Everything will change. A Ministry of WorldVenture.
Cross-cultural Learning
We are community deprived. Statistics show that young Americans value relationship above everything else. In Thom Rainer’s book “The Millennials” he tried to determine what makes millennials tick. He concludes that Relationships were the most valuable thing to that age group. How does relationship become such a universal value?
I have been thinking about community for the past few days. My wife made banana bread for our neighbors the other day. She wrapped it with love and Christmas ribbons. After work that day, my three year old and I delivered the treats to some of our neighbors. There was a card that accompanied the bread. At the bottom of these little cards, my wife wrote, “Please feel free to drop by anytime to borrow a stick of butter, flour, or an egg.” That line got my mind going.

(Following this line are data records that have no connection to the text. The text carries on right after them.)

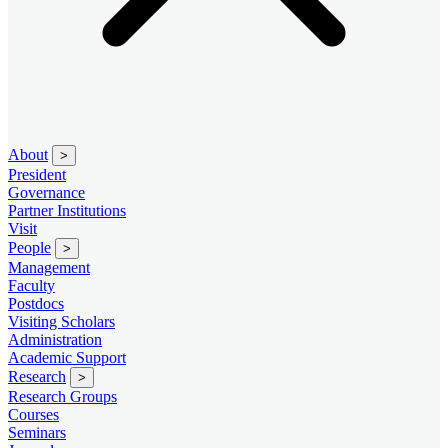
About
>
President
Governance
Partner Institutions
Visit
People
>
Management
Faculty
Postdocs
Visiting Scholars
Administration
Academic Support
Research
>
Research Groups
Courses
Seminars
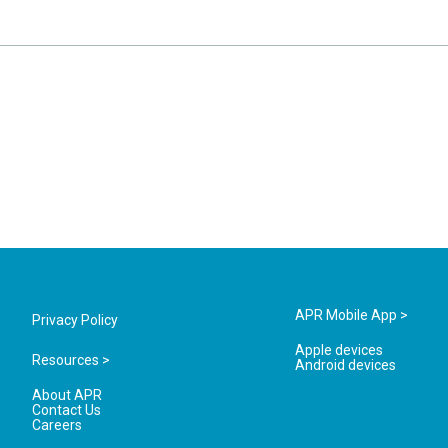
APR Mobile App >
Privacy Policy
Apple devices
Resources >
Android devices
About APR
Contact Us
Careers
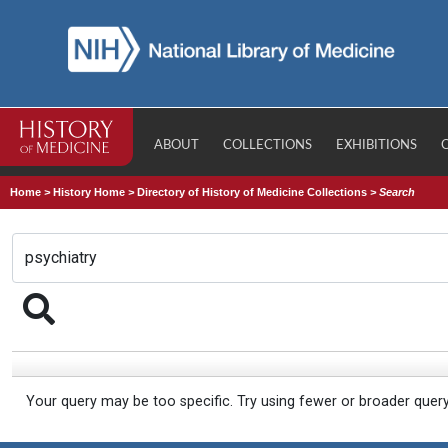
ABOUT
COLLECTIONS
EXHIBITIONS
Home
>
History Home
>
Directory of History of Medicine Collections
>
Search
Your query may be too specific. Try using fewer or broader quer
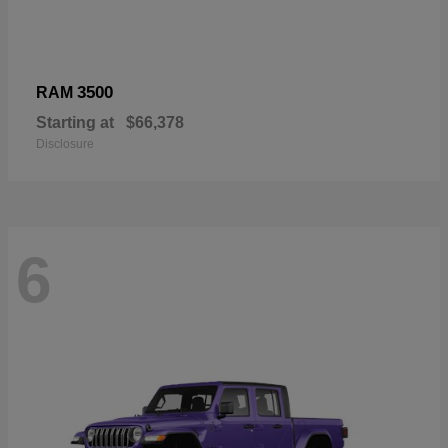
3500
RAM
Starting at
$66,378
Disclosure
6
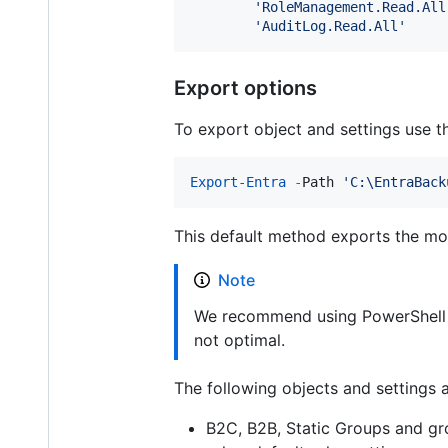
'
RoleManagement.Read.All
'
AuditLog.Read.All
'
Export options
To export object and settings use 
Export-Entra
-
Path 
'
C:\EntraBack
This default method exports the mo
Note
We recommend using PowerShell 7+
not optimal.
The following objects and settings 
B2C, B2B, Static Groups and gro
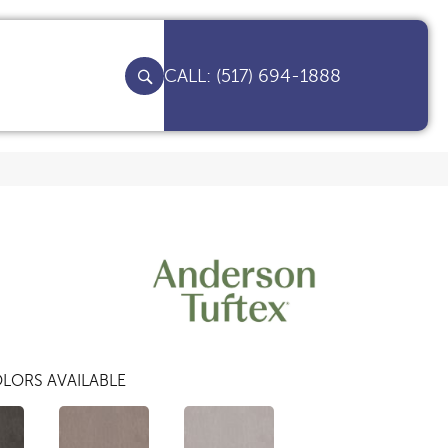
(517) 694-1888
LORS AVAILABLE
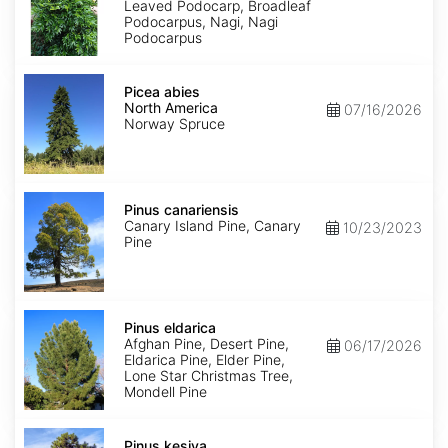
Leaved Podocarp, Broadleaf
Podocarpus, Nagi, Nagi
Podocarpus
Picea
abies
Picea abies
North
North America
07/16/2026
America
Norway Spruce
Pinus
canariensis
Pinus canariensis
Canary Island Pine, Canary
10/23/2023
Pine
Pinus
eldarica
Pinus eldarica
Afghan Pine, Desert Pine,
06/17/2026
Eldarica Pine, Elder Pine,
Lone Star Christmas Tree,
Mondell Pine
Pinus
kesiya
Pinus kesiya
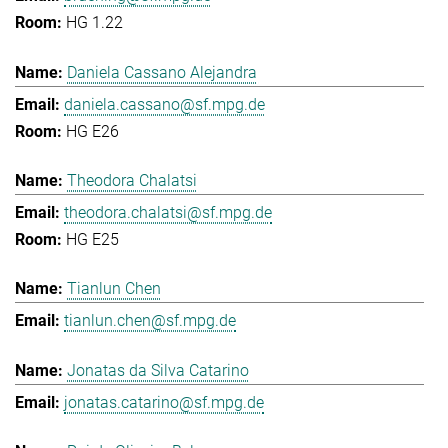
HG 1.22
Daniela Cassano Alejandra
daniela.cassano@sf.mpg.de
HG E26
Theodora Chalatsi
theodora.chalatsi@sf.mpg.de
HG E25
Tianlun Chen
tianlun.chen@sf.mpg.de
Jonatas da Silva Catarino
jonatas.catarino@sf.mpg.de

Actually, for a while I have been feeling convicted about my interaction with our neighbors. It is so hard to build community in your own community. I have this wish and hope that our neighbors would feel free to ask us for anything. Our culture is strange. Think about it, when you have to move, who do you call? Do you call your actual neighbors or do you call friends and family? This might not sound strange to you, so why am I talking about it?
In many cultures, your closest relationships are found in your neighborhood. In communal societies, it is harder to cultivate community with people who outside of your neighborhoods then it might be for less communal societies. Our Journey Corps program launched in West Africa. In much of Africa, it is more common to have close relationships with those who live near you. If you need something it is not only normal for you to ask your next door neighbor, it is expected. This is true regardless of your religious background our job situation. There are natural reasons why Africans might feel more comfortable in neighborhood communities than Americans. For example, travel is much more difficult, life is spent outside, and more.
This is quite different in the United States. The average middle class American builds some relationship with their colleagues but then drive home, park in garages and isolate themselves from their neighbors. Some Americans may only speak to their neighbor a few times a year.
What is wrong with us? What is wrong with them?
Am I suggesting that African culture is better? Not necessarily, but I am suggesting that we have some things to learn from other cultures. I think one of the reasons millennials crave relationship and community is the fact that our culture is not conducive to it. They never get to live and work in community. Our culture is too segmented for that. We have pockets of community with groups of people. When community is segmented like that, it is never going to be as diverse or as deep. We can often choose those who we build a relationship with in America. If you can choose every person in your “community”, how often will you choose diversity?
I am not an expert on African society, but I’ll make an educated conjecture about the challenges that Ivorian Christians might face. I have gathered this idea from various conversations I’ve had with missionaries from Cote d’Ivoire. If it is culturally easier to build relationship with your local community, it might be more difficult for the body of Christ to be as deeply related as it needs to be. I won’t speak to that now, but my point is simply that American believers and Ivorian believers have much to learn from each other.
So can you begin to see the value of learning in another culture? Could it be that God wants us to interact with each other? Could it be that the Global church is more effective when each local church begins to share it’s lessons with the whole?